I don't think that comparison is valid. It's like saying that MS would be worry 12 years ago because people was buying blackberry devices and wouldn't upgrade old PCs because they had a new way to send and receive emails.

Granted, you can do a lot more with an Ipad than with the 1st generation of blackberry devices but being an owner of an iPad I can't think in somebody that would prefer to write an email or a blog entry in an iPad rather than in a computer.

That's an interesting theory. But the fact is that the data doesn't lie. People have bought iPads and other tablets in huge numbers and their purchasing of PCs has slacked off by an enormous amount. The timing and severeness of the change is too much to be accounted for reasonably by any other phenomenon.

The conclusion is clear: people are forgoing purchases of PCs because they are buying tablets.

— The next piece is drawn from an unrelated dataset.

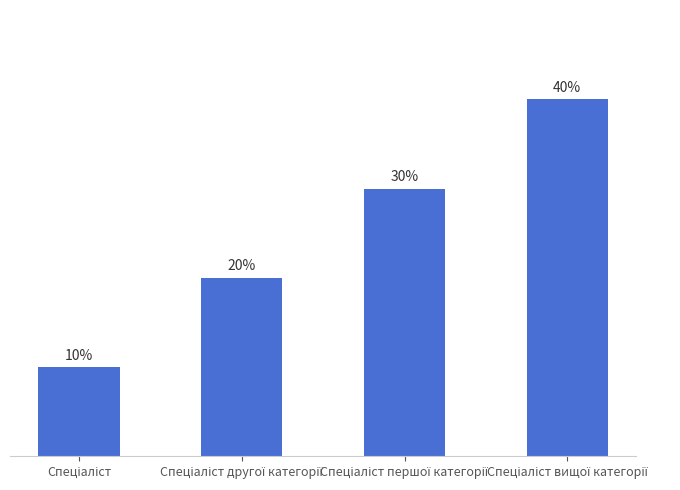

Are the bars horizontal?

No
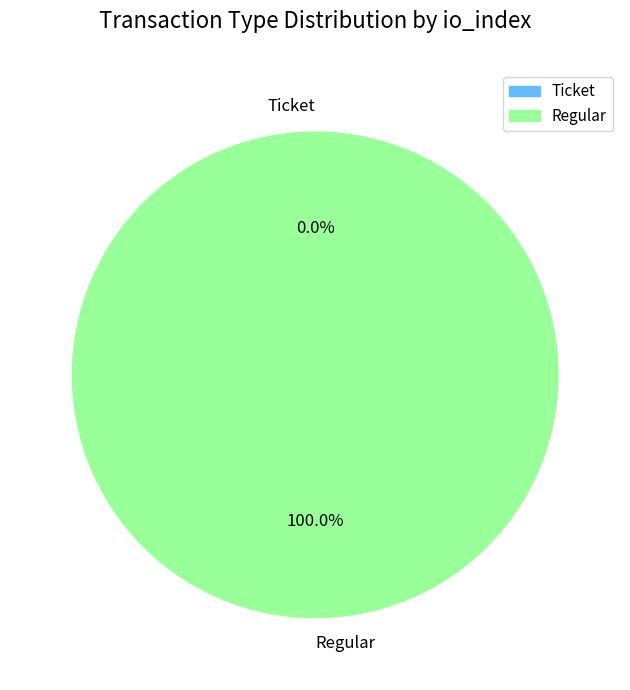

To the nearest percent, what portion does Regular represent?

100%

You may think it's ridiculous, but the market is speaking loudly with the voice of billions of dollars, and any company which ignores that is doomed.

As I pointed out, this may not be because people are not using PCs, it just means that they aren't buying new PCs. Perhaps they find that an old, clunky computer is just fine for writing emails and so-forth and their tablets and smartphones are preferable for doing everything else. Or maybe they aren't satisfied with their technology choices at all but because they spent so much money on a tablet they have to delay any updates to their laptop/desktop machine for financial reasons.

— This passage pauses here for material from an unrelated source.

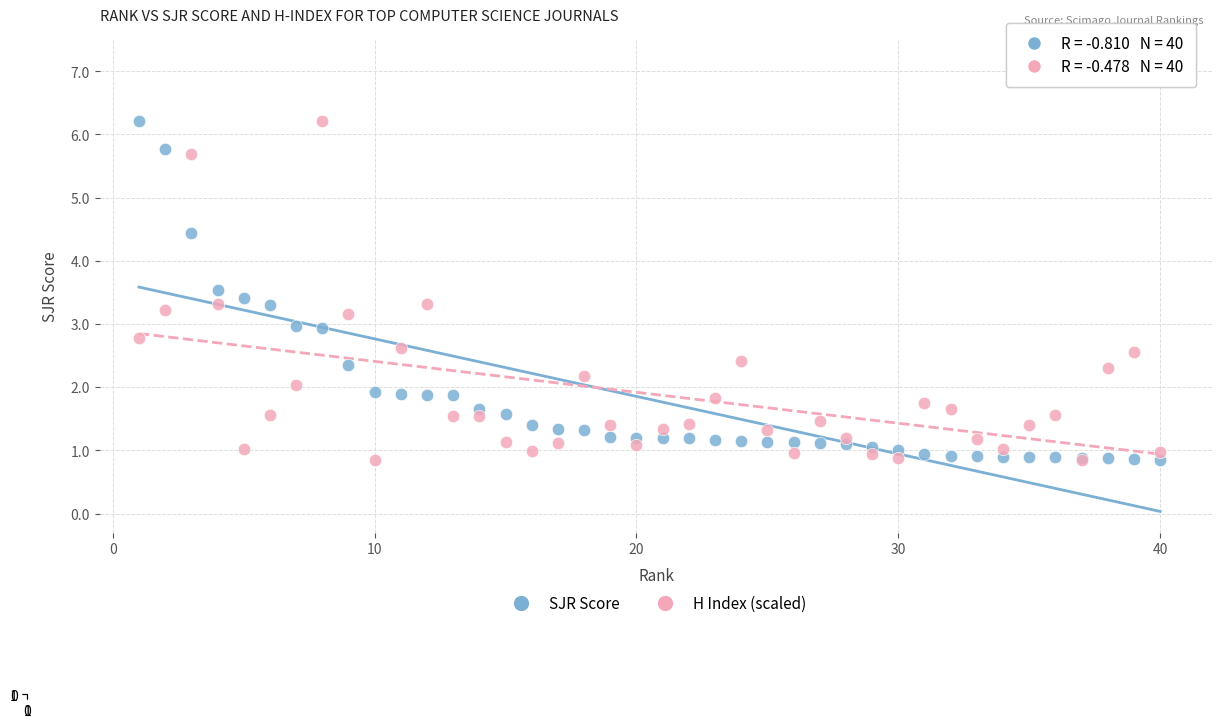

What is the X range (max minus min) for the scatter plot?

39.0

> But the fact is that the data doesn't lie

Well correlation doesn't imply causation. (http://xkcd.com/552/) Sorry I couldn't help it :P

The thing I don't think your conclusion is necessarily true. I can understand that people just don't need to upgrade their PCs as often of they used to (I noticed that on my self too). In my case, I just don't need to upgrade and since Win 8 is running faster in the same old hardware I don't see that happening anytime soon.

But the true is that people is just wasting their money in something else. I wonder if that grow in the tablet market will decline now that new game consoles cycle is coming up.

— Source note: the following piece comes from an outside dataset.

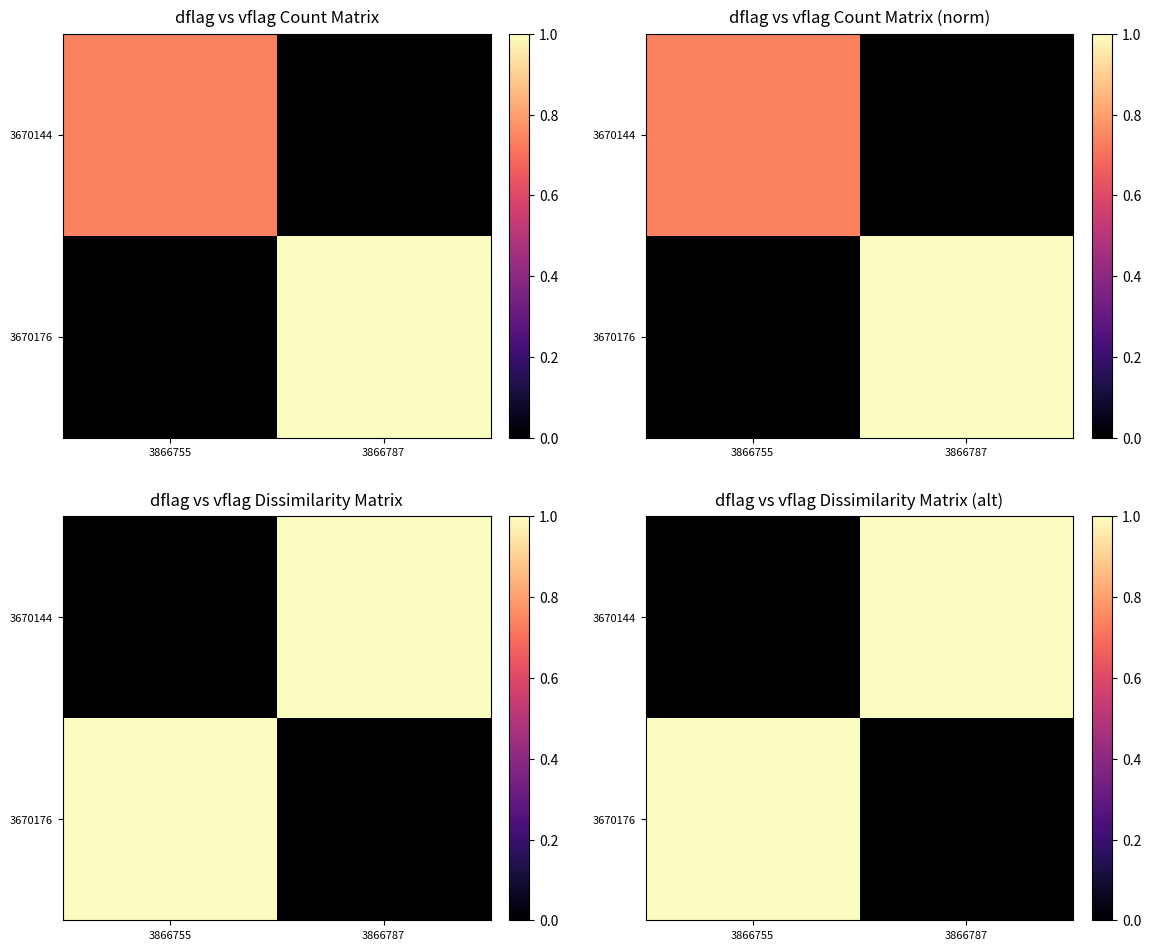

Count the number of categories in the chart.

2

Imagine you're a user whose "blog" is facebook, and primarily sends texts, tweets, and 2-line status updates / comments. Email is like paper mail, used as an archive for official documents / notices, or used on the work computer for work things, and rarely replied to ("Why did you email me? Just text me or facebook me." aka "Why did you send me a real letter?").

This sounds like a hypothetical, right? My brother's laptop broke for a year, and he was fine on his phone until it was recently replaced.

Did that this year. Bought an iPad instead of a new PC. I might not even do that again - thinking of buying a device like the Nexus 10 next.

I have a family with lots of eyeballs. Yes, there is still work requiring a PC and so every family should have one. But not every person in the family needs one.